What next on the road to smart digital societies for all?

14 Jun 2017 13:30h - 15:00h

Event report

[Read more session reports from WSIS Forum 2017]

Dr Jovan Kurbalija (Director, DiploFoundation; Head of the Geneva Internet Platform), opened the session with remarks on cooperation that exists between DiploFoundation and international institutions that deal with digital policy. He invited the panellists to share their views on digital societies.

Mr Malcolm Johnson (Deputy Secretary-General, ITU) stressed the need for global connectivity and added that while 85% of the world’s population has access to a 3G connection, only 50% connect. He called for incentives and subsidies for poorer people to connect to the Internet. He highlighted the role of ICTs in developing countries and their influence in meeting the sustainable development goals (SDGs). Johnson noted the huge economic opportunities that ICTs present and the need for the right regulatory and business environment to tap into these opportunities.

Mr Sanjay Kumar Rakesh (Joint Secretary, Ministry for Electronics and IT, Government of India) listed the digital initiatives undertaken by the government of India. He added that the schemes have helped the government to cut down corruption and red tape with efficient targeted service delivery. This, he added, has helped the government save billions of dollars. While 90% of the area in India has mobile connectivity, only 70–80% of the population has access to mobile. Hence the government is working on schemes to make it easier for people to access the Internet via mobile phones. Additionally, the government plans to train over 60 million people in digital literacy and roll out government services via mobile applications.

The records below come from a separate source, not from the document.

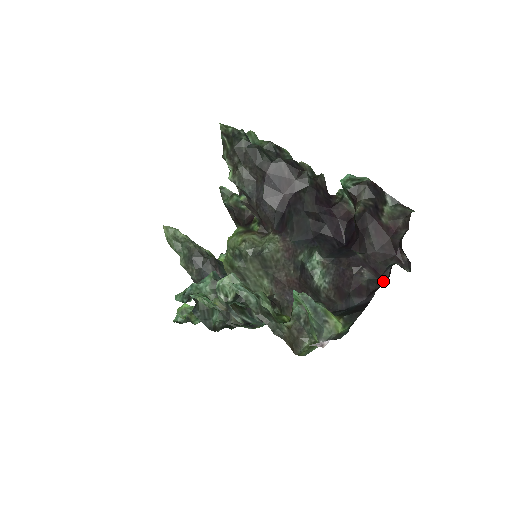
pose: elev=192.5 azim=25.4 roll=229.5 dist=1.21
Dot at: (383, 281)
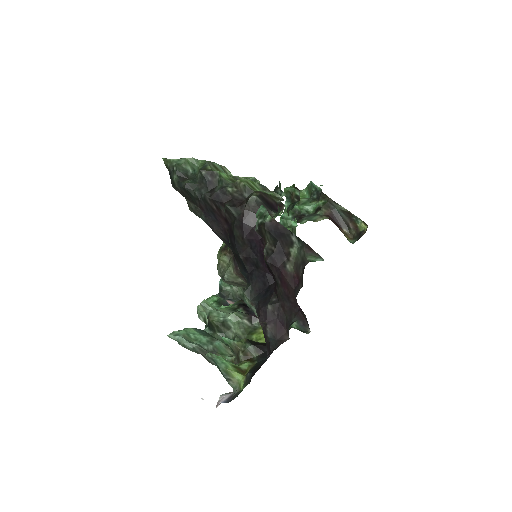
Dot at: (277, 344)
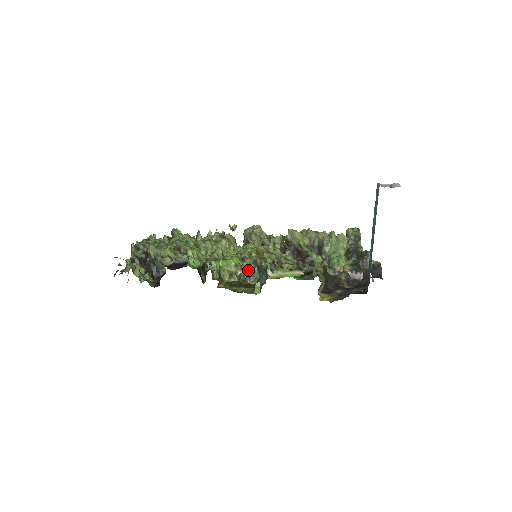
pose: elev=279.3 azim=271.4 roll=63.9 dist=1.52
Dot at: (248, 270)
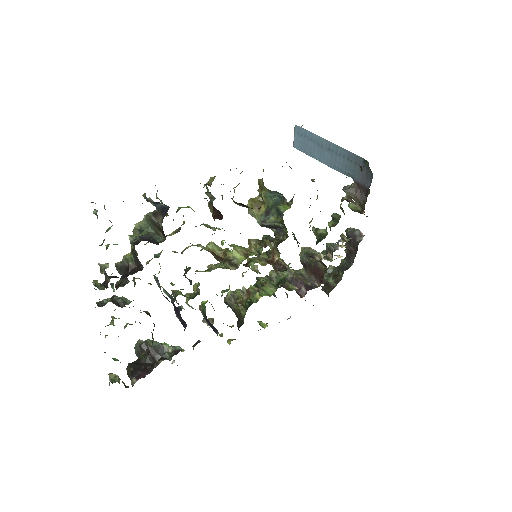
Dot at: (259, 240)
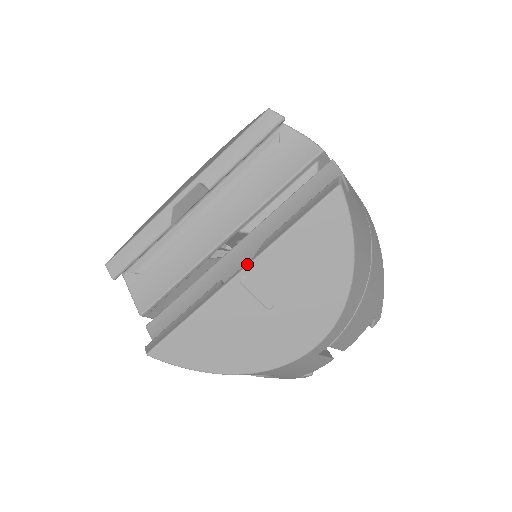
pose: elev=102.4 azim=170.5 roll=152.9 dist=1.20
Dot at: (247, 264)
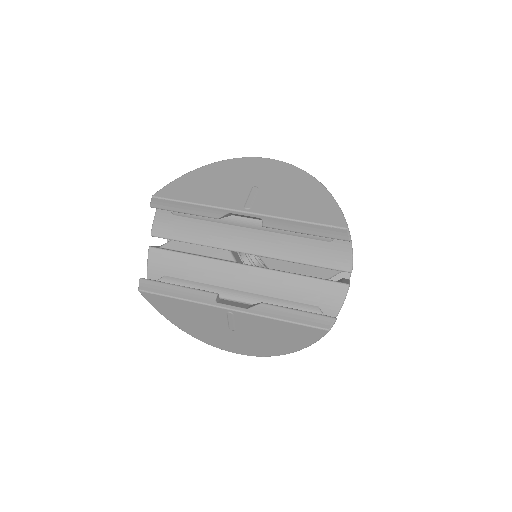
Dot at: (240, 310)
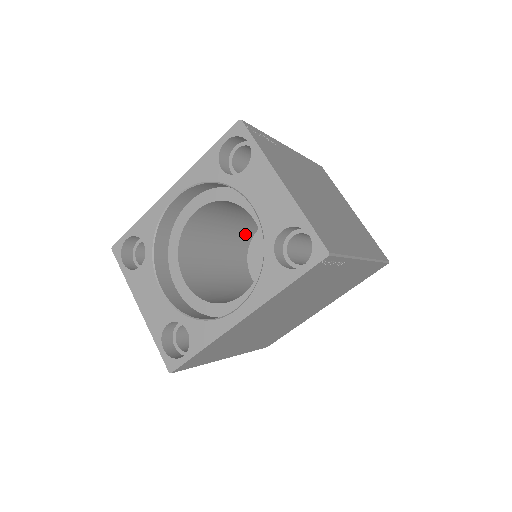
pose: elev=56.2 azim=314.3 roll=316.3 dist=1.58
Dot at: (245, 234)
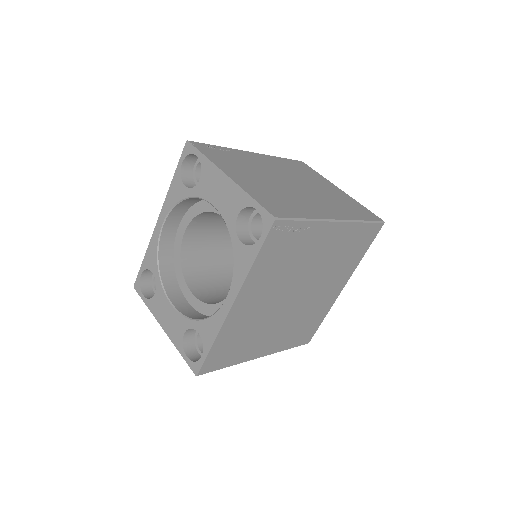
Dot at: occluded
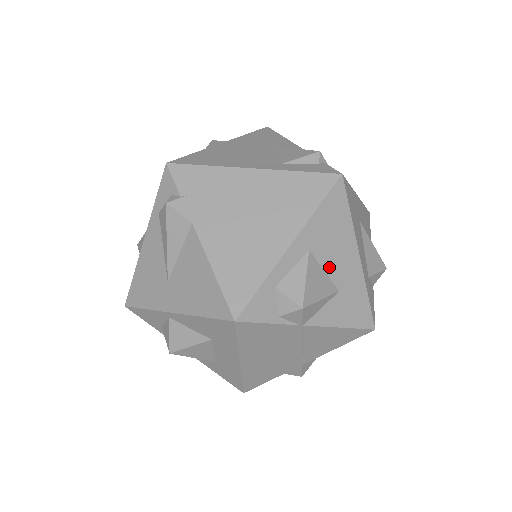
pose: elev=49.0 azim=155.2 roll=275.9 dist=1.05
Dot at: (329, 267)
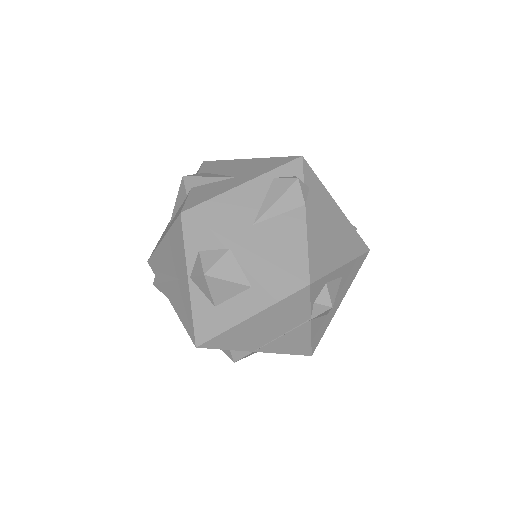
Dot at: (336, 295)
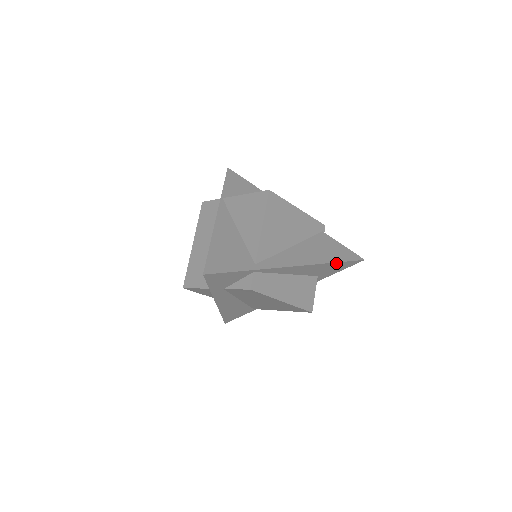
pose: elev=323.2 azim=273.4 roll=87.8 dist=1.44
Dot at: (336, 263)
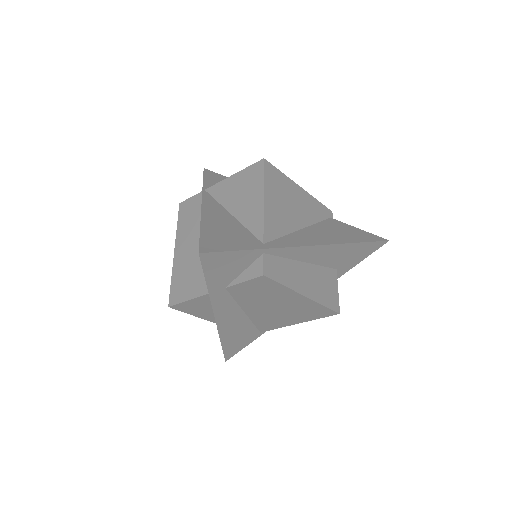
Dot at: (358, 244)
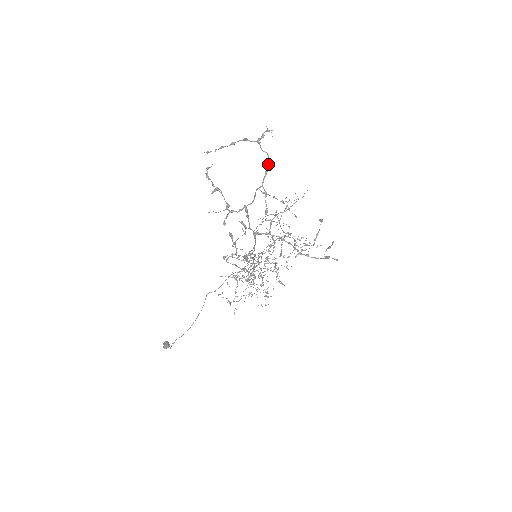
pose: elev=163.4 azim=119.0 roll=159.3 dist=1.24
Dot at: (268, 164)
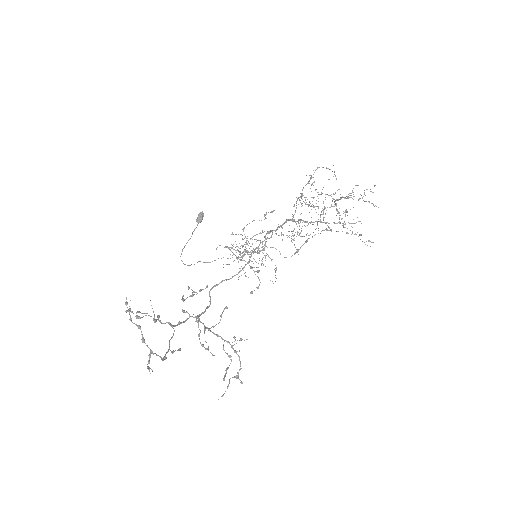
Dot at: (164, 359)
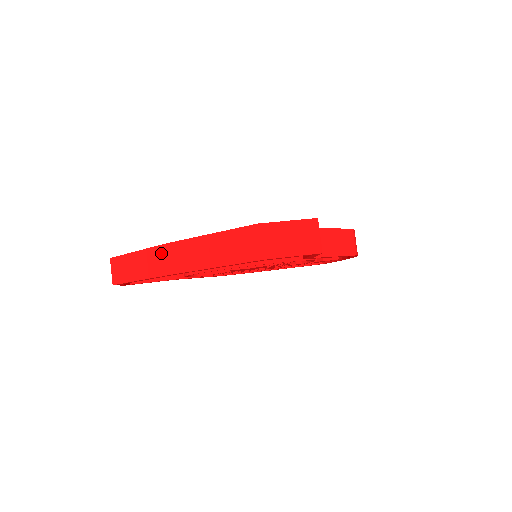
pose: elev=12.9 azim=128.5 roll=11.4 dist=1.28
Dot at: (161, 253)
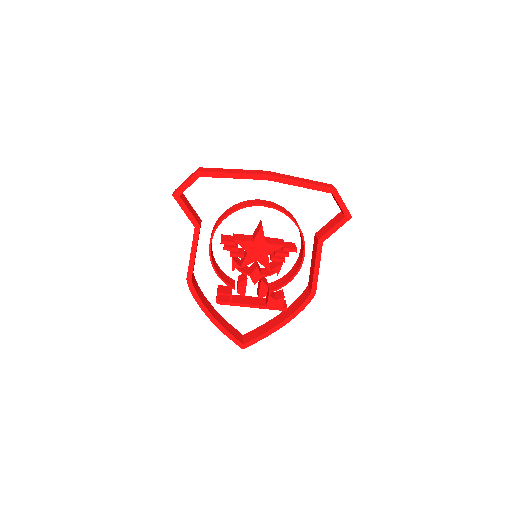
Dot at: (262, 171)
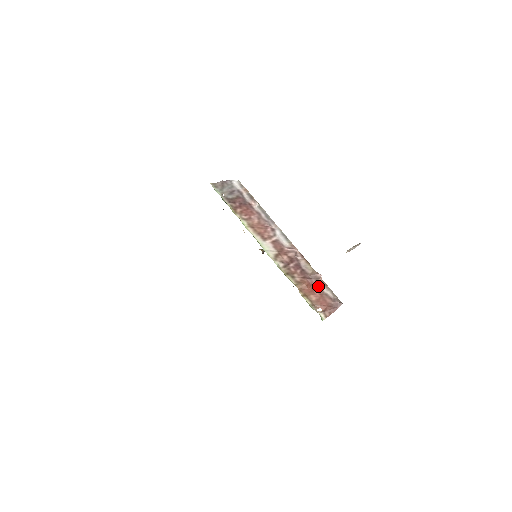
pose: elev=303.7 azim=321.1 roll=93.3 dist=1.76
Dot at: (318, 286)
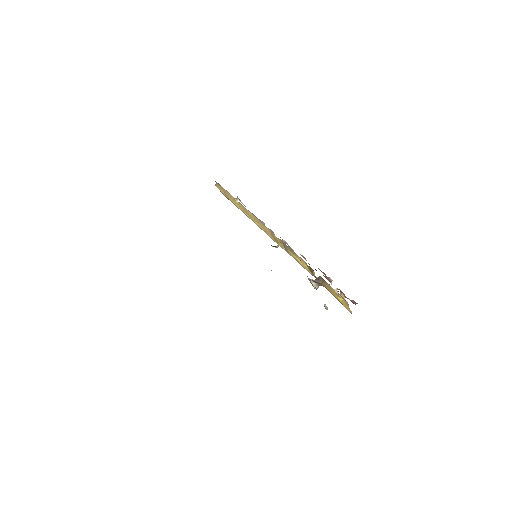
Dot at: occluded
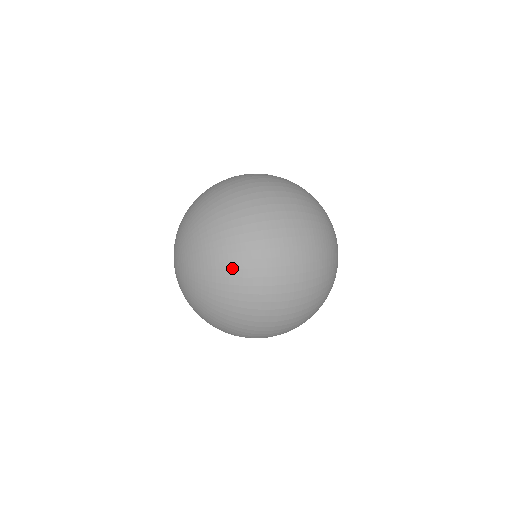
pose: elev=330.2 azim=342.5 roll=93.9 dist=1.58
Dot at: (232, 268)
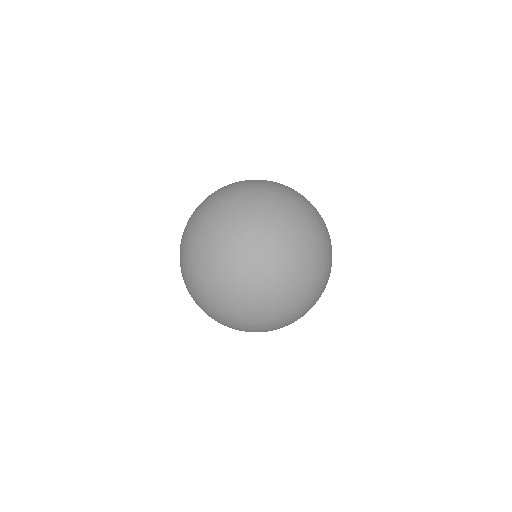
Dot at: (307, 253)
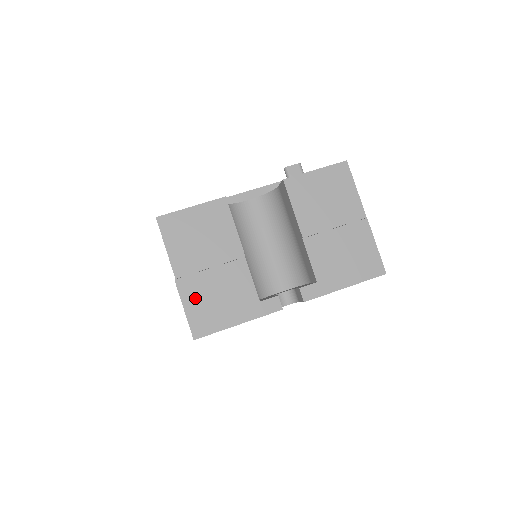
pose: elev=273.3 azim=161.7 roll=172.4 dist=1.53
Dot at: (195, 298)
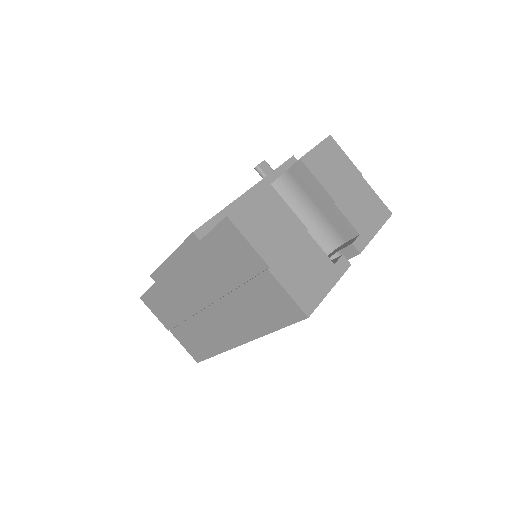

Mr Robert Hanser (Huawei) added that by developing infrastructure, digital solutions can be made more accessible, leading to socio-economic growth. He added that the private sector is keen on investing, if governments present the right policies and incentives for investment.

Mr Pavan Duggal (President, cyberlaws.net) highlighted the need for cybersecurity and trust to realise the benefits of ICTs. He added that without cybersecurity, the rest of the components of a digital society would be unreliable. He pointed out that with no international cybersecurity law, loopholes are being exploited by cybercriminals, making cyberspace a dangerous place for users. He added that more countries are increasingly looking at bilateral and multilateral deals with other countries to safeguard their cyber sovereignty. He called on global stakeholders to ensure that these challenges are addressed to keep the Internet from fragmenting.

Kurbalija highlighted that India leads in the number of bilateral agreements in cyber security signed in the last three years.

After a live poll, the panel identified hacking and security as key issues that affect smart cities. Rakesh added that societies need to analyse and understand issues objectively to overcome fear and use technologies based on merit. Given the opportunities present by ICTs, Johnson stressed the need for various stakeholders to collaborate, cooperate, and coordinate together to tackle the challenge. The panel agreed in general that key challenges like security need to addressed collectively to make the best use of ICTs.